Search the records below for the word "green". Copy each line where it occurs.

= Beginning of Section =

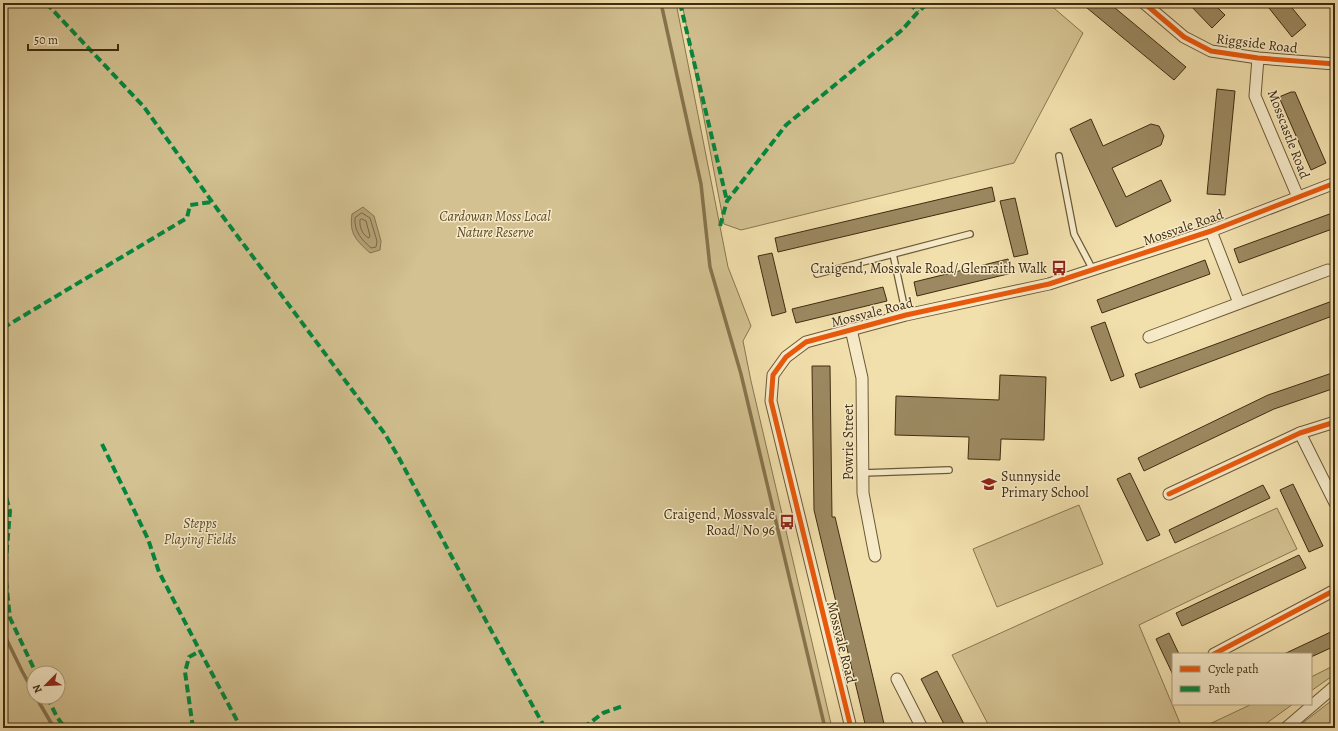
<svg xmlns="http://www.w3.org/2000/svg" width="1338" height="731" font-family="Alegreya,serif">
  <style>
    .green { fill: #d3c191; stroke: #8a7650; fill-rule: evenodd }
    .water { fill: #b5a277; stroke: #86734d }
    .lines { fill: none; stroke-linecap: round; stroke-linejoin: round }
    .shore { stroke: #7a6743; stroke-width: 1 }
    .stream { stroke: #86734d; stroke-width: 3.5 }
    .building { fill: #9c8961; stroke: #402c0f }
    .lane-casing { stroke: #6c5936; stroke-width: 8 }
    .street-casing { stroke: #6c5936; stroke-width: 13 }
    .lane { stroke: #f6eac9; stroke-width: 5.5 }
    .street { stroke: #f6eac9; stroke-width: 11 }
    .quiet { stroke: #00873e; stroke-width: 4; stroke-dasharray: 8 4; stroke-linecap: butt }
    .cycleway-casing { stroke: #f6eac9; stroke-width: 8 }
    .cycleway { stroke: #e8590c; stroke-width: 5 }
    .labels { text-anchor: middle; stroke-width: 3; stroke-linejoin: round; paint-order: stroke }
    .street-label { font-size: 14px; fill: #402c0f; stroke: #f6eac9 }
    .park-label { font-size: 14px; font-style: italic; fill: #5d4a29; stroke: #f6eac9 }
    .poi-label { font-size: 14px; fill: #402c0f; stroke: #f6eac9; text-anchor: end }
  </style>
  <rect width="100%" height="100%" fill="#f1dfac"/>
  <filter id="stains"><feTurbulence type="fractalNoise" baseFrequency=".005" numOctaves="4"/><feColorMatrix values="0 0 0 0 .2 0 0 0 0 .09 0 0 0 0 .02 0 0 0 .5 -.17"/></filter>
  <radialGradient id="worn" r=".72"><stop offset=".6" stop-color="#630" stop-opacity="0"/><stop offset="1" stop-color="#630" stop-opacity=".3"/></radialGradient>
  <g class="green">
    <path d="M3,3H676L728,267L751,326L743,341L751,381L832,728H3ZM34,673H58V697H34Z"/>
    <polygon points="682,3 1048,3 1083,33 1014,163 741,230 724,224"/>
    <polygon points="1079,505 1103,564 997,607 973,549"/>
    <polygon points="1277,508 1297,549 1139,625 1182,728 990,728 952,655"/>
    <polygon points="1335,665 1335,674 1311,691 1311,677"/>
    <polygon points="1335,698 1335,728 1296,728"/>
    <polygon points="1252,704 1293,704 1260,728 1201,728"/>
  </g>
  <path class="water" d="M363,207L374,216L381,241L380,250L370,253C356,240 349,234 352,214Z"/>
  <g class="lines">
    <g class="shore">
      <path d="M362,213L370,218L377,241L376,247L371,248C361,239 354,231 355,218Z"/>
      <path d="M362,219L366,221L370,236L369,238C363,236 359,227 360,220Z"/>
    </g>
    <g class="stream">
      <polyline points="661,3 701,184 710,267 741,374 825,728"/>
      <polyline points="3,632 22,671 34,693"/>
      <polyline points="36,697 54,728"/>
    </g>
  </g>
  <g class="building">
    <polygon points="1081,3 1109,3 1186,67 1174,80"/>
    <polygon points="1188,3 1213,3 1225,15 1212,28"/>
    <polygon points="1265,3 1288,3 1306,25 1292,37"/>
    <polygon points="1217,89 1235,91 1225,195 1207,194"/>
    <polygon points="1291,92 1295,92 1326,163 1311,170 1279,97"/>
    <polygon points="1091,119 1103,146 1151,124 1159,126 1164,136 1161,145 1112,168 1126,197 1161,180 1171,201 1116,227 1070,129"/>
    <polygon points="992,187 995,201 778,252 775,238"/>
    <polygon points="1015,198 1028,254 1014,257 1000,201"/>
    <polygon points="1335,212 1335,228 1239,263 1234,249"/>
    <polygon points="772,253 786,312 772,316 758,256"/>
    <polygon points="1008,259 1012,273 917,296 914,282"/>
    <polygon points="1205,260 1210,274 1102,313 1097,300"/>
    <polygon points="883,287 887,301 796,323 792,309"/>
    <polygon points="1335,300 1335,315 1140,388 1135,374"/>
    <polygon points="1105,322 1124,376 1111,381 1091,327"/>
    <polygon points="812,366 830,366 832,517 835,517 885,728 866,728 814,510"/>
    <polygon points="1335,372 1335,388 1274,409 1144,471 1138,458 1268,395"/>
    <polygon points="1000,375 1046,377 1044,440 1001,439 1000,460 968,459 969,437 895,435 896,396 999,400"/>
    <polygon points="1130,473 1160,535 1147,541 1117,479"/>
    <polygon points="1293,484 1323,546 1309,552 1280,490"/>
    <polygon points="1263,485 1270,498 1175,543 1169,530"/>
    <polygon points="1299,555 1306,568 1182,626 1176,613"/>
    <polygon points="1335,630 1335,646 1311,657 1311,654 1284,654"/>
    <polygon points="1169,633 1179,654 1173,654 1173,675 1156,639"/>
    <polygon points="937,671 966,728 946,728 921,679"/>
  </g>
  <g class="lines">
    <defs>
      <g id="lane">
        <polyline points="1059,156 1074,234 1093,270"/>
        <polyline points="893,254 906,315"/>
        <polyline points="817,274 970,234"/>
        <polyline points="863,473 949,470"/>
      </g>
      <g id="street">
        <polyline points="1144,3 1184,37 1211,51 1258,58 1335,64"/>
        <polyline points="1258,58 1255,96 1298,197"/>
        <polyline points="1211,231 1239,303"/>
        <polyline points="851,329 862,378 863,493 875,556"/>
        <polyline points="1149,337 1328,270"/>
        <polyline points="1300,433 1335,503"/>
        <polyline points="1169,494 1300,433 1335,422"/>
        <polyline points="1214,654 1335,590"/>
        <polyline points="897,679 922,728"/>
        <polyline points="851,728 771,401 773,375 786,357 806,342 906,315 1049,284 1211,231 1335,183"/>
        <polyline points="1286,728 1335,686"/>
      </g>
    </defs>
    <use href="#lane" class="lane-casing"/>
    <use href="#street" class="street-casing"/>
    <use href="#lane" class="lane"/>
    <use href="#street" class="street"/>
    <g class="quiet">
      <polyline points="46,3 144,107 218,210 385,434 399,458 492,632 545,728"/>
      <polyline points="680,3 727,201"/>
      <polyline points="909,3 918,12"/>
      <polyline points="720,226 727,201 786,125 902,30 918,12 928,3"/>
      <polyline points="3,328 187,218 190,205 212,202"/>
      <polyline points="102,444 148,539 159,572 200,651 241,728"/>
      <polyline points="3,486 10,511 5,572 10,618 36,673"/>
      <polyline points="47,697 57,717 65,728"/>
      <polyline points="193,728 185,672 189,657 200,651"/>
      <polyline points="583,728 603,713 623,706"/>
    </g>
    <defs>
      <g id="cycleway">
        <polyline points="1144,3 1184,37 1211,51 1258,58 1335,64"/>
        <polyline points="1169,494 1300,433 1335,422"/>
        <polyline points="1214,654 1335,590"/>
        <polyline points="851,728 771,401 773,375 786,357 806,342 906,315 1049,284 1211,231 1335,183"/>
      </g>
    </defs>
    <use href="#cycleway" class="cycleway-casing"/>
    <use href="#cycleway" class="cycleway"/>
  </g>
  <defs>
    <symbol id="bus-bare" viewBox="-9 -9 18 18"><path d="M-5-6H5V4H4V6H2V4H-2V6H-4V4H-5ZM-3.5-4V0h7V-4ZM-3.5 1.2v1.5H-2V1.2ZM2 1.2v1.5H3.5V1.2Z" fill="#8f2418" stroke="#f6eac9" stroke-width="2.5" paint-order="stroke"/></symbol>
    <symbol id="school-bare" viewBox="-9 -9 18 18"><path d="M0-5L7-2L0 1L-7-2ZM-4 1L0 2.5L4 1V4Q0 6-4 4Z" fill="#8f2418" stroke="#f6eac9" stroke-width="2.5" paint-order="stroke"/></symbol>
  </defs>
  <g fill-rule="evenodd">
    <use href="#bus-bare" x="1048" y="257" width="22" height="22"/>
    <use href="#school-bare" x="978" y="473" width="22" height="22"/>
    <use href="#bus-bare" x="776" y="511" width="22" height="22"/>
  </g>
  <g class="labels">
    <g class="street-label">
      <text transform="translate(1257 43) rotate(7)" y="5">Riggside Road</text>
      <text transform="translate(1289 134) rotate(69)" y="5">Mosscastle Road</text>
      <text transform="translate(1183 227) rotate(-19)" y="5">Mossvale Road</text>
      <text transform="translate(872 312) rotate(-14)" y="5">Mossvale Road</text>
      <text transform="translate(848 442) rotate(-90)" y="5">Powrie Street</text>
      <text transform="translate(842 642) rotate(76)" y="5">Mossvale Road</text>
    </g>
    <g class="park-label">
      <text x="495" y="221">Cardowan Moss Local<tspan x="495" dy="16">Nature Reserve</tspan></text>
      <text x="200" y="528">Stepps<tspan x="200" dy="16">Playing Fields</tspan></text>
    </g>
    <g class="poi-label">
      <text x="1047" y="273">Craigend, Mossvale Road/ Glenraith Walk</text>
      <text x="1001" y="481" text-anchor="start">Sunnyside<tspan x="1001" dy="16">Primary School</tspan></text>
      <text x="775" y="519">Craigend, Mossvale<tspan x="775" dy="16">Road/ No 96</tspan></text>
    </g>
  </g>
  <rect width="1338" height="731" fill="none" stroke="#f1dfac" stroke-width="16"/>
  <rect x="4" y="4" width="1330" height="723" fill="none" stroke="#402c0f" stroke-width="2"/>
  <rect x="8" y="8" width="1322" height="715" fill="none" stroke="#402c0f"/>
  <rect x="1172" y="653" width="140" height="52" fill="#f6eac9" stroke="#ad9e7f"/>
  <rect x="1180" y="666" width="20" height="6" fill="#e8590c" stroke="#ad9e7f"/>
  <text x="1208" y="673" font-size="12" fill="#402c0f">Cycle path</text>
  <rect x="1180" y="686" width="20" height="6" fill="#00873e" stroke="#ad9e7f"/>
  <text x="1208" y="693" font-size="12" fill="#402c0f">Path</text>
  <g transform="translate(46 685) rotate(246)"><circle r="19" fill="#f6eac9" stroke="#ad9e7f"/>
  <path d="M0-3L7 15L0 10L-7 15Z" fill="#8f2418"/>
  <text y="-6" font-size="11" font-weight="bold" text-anchor="middle" fill="#402c0f">N</text>
  </g>
  <path d="M28 44v6h90v-6" fill="none" stroke="#402c0f" stroke-width="2"/>
  <text x="34" y="44" font-size="12" fill="#402c0f" stroke="#f6eac9" stroke-width="3" paint-order="stroke">50 m</text>
  <rect width="100%" height="100%" filter="url(#stains)"/>
  <rect width="100%" height="100%" fill="url(#worn)"/>
</svg>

= End of Section =

**Response below**
    .green { fill: #d3c191; stroke: #8a7650; fill-rule: evenodd }
  <g class="green">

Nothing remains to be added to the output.